··· EXTRAIT DE TEXTE
Élections en Norvège : la dangereuse stratégie de Sylvi Listhaug

Une séquence électorale se clôt et, avec elle, son lot d’accrochages et de polémiques. Entre la cheffe de file du Parti du progrès (FrP, la plus à droite des formations politiques représentées au Parlement norvégien) et le Premier ministre travailliste Jonas Gahr Støre, le torchon n’a, ces derniers mois, cessé de brûler. Cet été, en pleine campagne électorale, Sylvi Listhaug appelait publiquement le chef du gouvernement à venir devant le Storting rendre des comptes sur son bilan en matière de lutte contre le terrorisme, jugé par elle insatisfaisant. Quelques semaines plus tôt, c’était Støre qui montait au créneau sur la question de l’accord international EØS (garantissant la libre circulation des personnes, services, capitaux et marchandises entre la Norvège et l’UE) qu’une « Première ministre Listhaug » risquerait, selon lui, détricoter.

Il faut dire que le duel fut serré dans les urnes entre le Parti travailliste (Ap) et le FrP, alors que le Parti conservateur (H), tenant de la droite historique, s’est effondré, obtenant moins de 15% des suffrages le 8 septembre dernier. A la différence des partis d’extrême droite des autres pays scandinaves (à l’image des Démocrates de Suède ou des Démocrates et du Parti populaire danois), le FrP n’est pas entravé par un cordon sanitaire qui lui interdirait toute participation à un gouvernement aux côtés d’autres formations politiques. Son score particulièrement élevé (23,9%) lors des élections législatives a manqué de peu de lui ouvrir grand les portes du pouvoir et pourrait s’il venait à croître ne serait-ce que légèrement dans les prochaines années lui permettre de se placer à la tête d’une coalition conservatrice et eurosceptique à la configuration interne inédite.
······
··· DONNÉES EXTRAITES
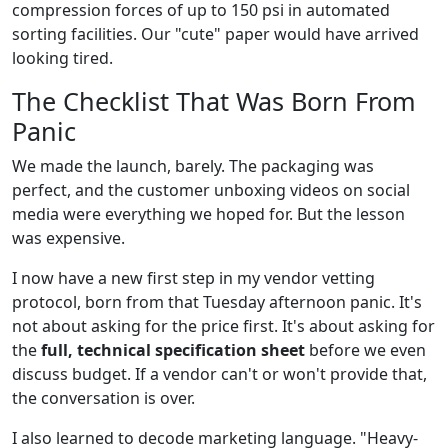
compression forces of up to 150 psi in automated
sorting facilities. Our "cute" paper would have arrived
looking tired.
The Checklist That Was Born From
Panic
We made the launch, barely. The packaging was
perfect, and the customer unboxing videos on social
media were everything we hoped for. But the lesson
was expensive.
I now have a new first step in my vendor vetting
protocol, born from that Tuesday afternoon panic. It's
not about asking for the price first. It's about asking for
the
full, technical specification sheet
before we even
discuss budget. If a vendor can't or won't provide that,
the conversation is over.
I also learned to decode marketing language. "Heavy-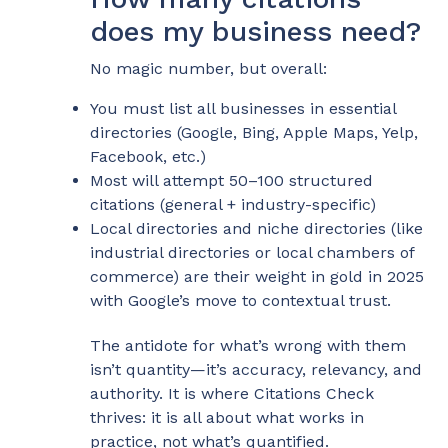
does my business need?
No magic number, but overall:
You must list all businesses in essential
directories (Google, Bing, Apple Maps, Yelp,
Facebook, etc.)
Most will attempt 50–100 structured
citations (general + industry-specific)
Local directories and niche directories (like
industrial directories or local chambers of
commerce) are their weight in gold in 2025
with Google’s move to contextual trust.
The antidote for what’s wrong with them
isn’t quantity—it’s accuracy, relevancy, and
authority. It is where Citations Check
thrives: it is all about what works in
practice, not what’s quantified.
······
CONSIGNE —
D'après l'extrait de texte sur les élections en Norvège, quel score le Parti du progrès (FrP) a-t-il obtenu aux élections législatives ?

CORRIGÉ —
23,9 % des suffrages.